Yazıyı, tanımlamalarda ciddi anlamda hatalar yapıldığını gözlemlediğim için yazma isteği duydum. Tabi ki tamamen kendi tarzımda. Tashihler olabilir, gördükçe düzeltiyorum.
Arama Motoru Optimizasyonu (SEO) Nedir?
İki tür webmaster vardır:
Arama motorları için gerekli optimizasyon işlemlerini yapanlar ve yapmayanlar.
Bakın dikkat ediniz:
Optimizasyon işlemlerini yapan kişiler üst sıralarda çıkmazlar!

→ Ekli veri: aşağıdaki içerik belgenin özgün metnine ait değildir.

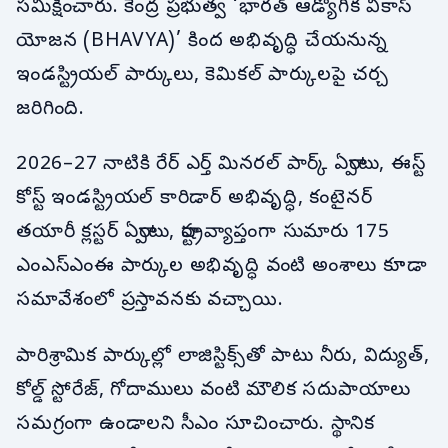
సమీక్షించారు. కేంద్ర ప్రభుత్వ ‘భారత్ ఆడ్యోగిక వికాస్
యోజన (BHAVYA)’ కింద అభివృద్ధి చేయనున్న
ఇండస్ట్రియల్ పార్కులు, కెమికల్ పార్కులపై చర్చ
జరిగింది.
2026–27 నాటికి రేర్ ఎర్త్ మినరల్ పార్క్ ఏర్పాటు, ఈస్ట్
కోస్ట్ ఇండస్ట్రియల్ కారిడార్ అభివృద్ధి, కంటైనర్
తయారీ క్లస్టర్ ఏర్పాటు, రాష్ట్రవ్యాప్తంగా సుమారు 175
ఎంఎస్ఎంఈ పార్కుల అభివృద్ధి వంటి అంశాలు కూడా
సమావేశంలో ప్రస్తావనకు వచ్చాయి.
పారిశ్రామిక పార్కుల్లో లాజిస్టిక్స్‌తో పాటు నీరు, విద్యుత్,
కోల్డ్ స్టోరేజ్, గోదాములు వంటి మౌలిక సదుపాయాలు
సమగ్రంగా ఉండాలని సీఎం సూచించారు. స్థానిక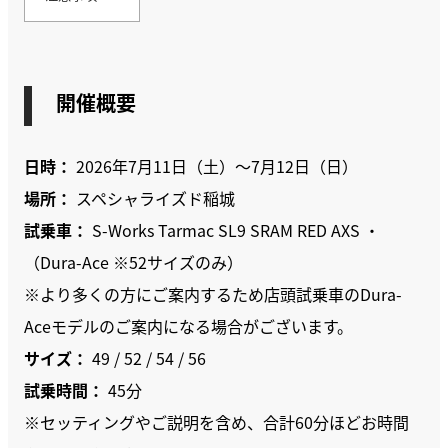
開催概要
日時：
2026年7月11日（土）～7月12日（日）
場所：
スペシャライズド稲城
試乗車：
S-Works Tarmac SL9 SRAM RED AXS ・
（Dura-Ace ※52サイズのみ）
※より多くの方にご案内するため店頭試乗車のDura-
Aceモデルのご案内になる場合がございます。
サイズ：
49 / 52 / 54 / 56
試乗時間：
45分
※セッティングやご説明を含め、合計60分ほどお時間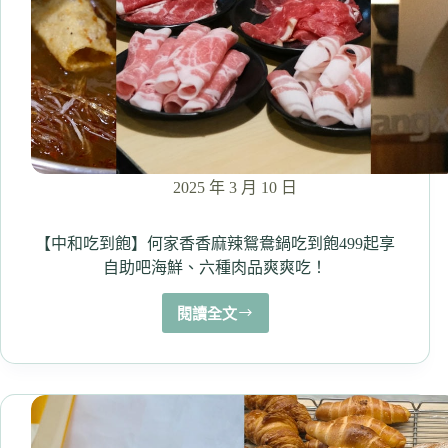
值
居
酒
屋！
烤
工
好、
推
薦
2025 年 3 月 10 日
海
鮮
肉
【中和吃到飽】何家香香麻辣鴛鴦鍋吃到飽499起享
類，
自助吧海鮮、六種肉品爽爽吃！
啤
酒
閱讀全文
【中
還
和
只
吃
要
60
到
元！
飽】
何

Olay sadece; Yapmayan kişilerin yapan kişilerden daha aşağılarda çıkmalarıdır. Neyse, zamanınızı boşa harcamak istemem, o yüzden seo neymiş hemen konuya girelim.
Klasik açıklamayla; (bunu geçebilirsiniz :) )
Türkçeye İngilizceden giren seo, öncelikle bir kısaltmadır. "Search Engine Optimization" kelimelerinin baş harflerinden oluşur ve "Arama Motoru Optimizasyonu" anlamına gelir.
İkinci anlamı; Optimizasyon eylemini gerçekleştiren kişiler de SEO olarak anılırlar.
Bu işi yaptıkları halde, hala tanımının ve kapsama alanının ne olduğunu bilmeyenler veya seo nedir ne değildir diye gezinip duranlar için derinlemesine bir tanım yapmak istedim.
Haydi şimdi tavşan deliğinde ilerleyelim... bakalım neler çıkacak.
Konuyu doğru şekilde anlamak için ilk önce "Arama Motoru" nun tanımını yapmak, "Arama Motoru" nun ne olduğunu anlamak için "İnternet" in ne olduğunu tanımlamak ve bundan da önce "internet" in oluşabilmesi için neye ihtiyaç olduğunu bilmek lazım. Neyse.. kafalar bulanmaya başladı. geçiniz...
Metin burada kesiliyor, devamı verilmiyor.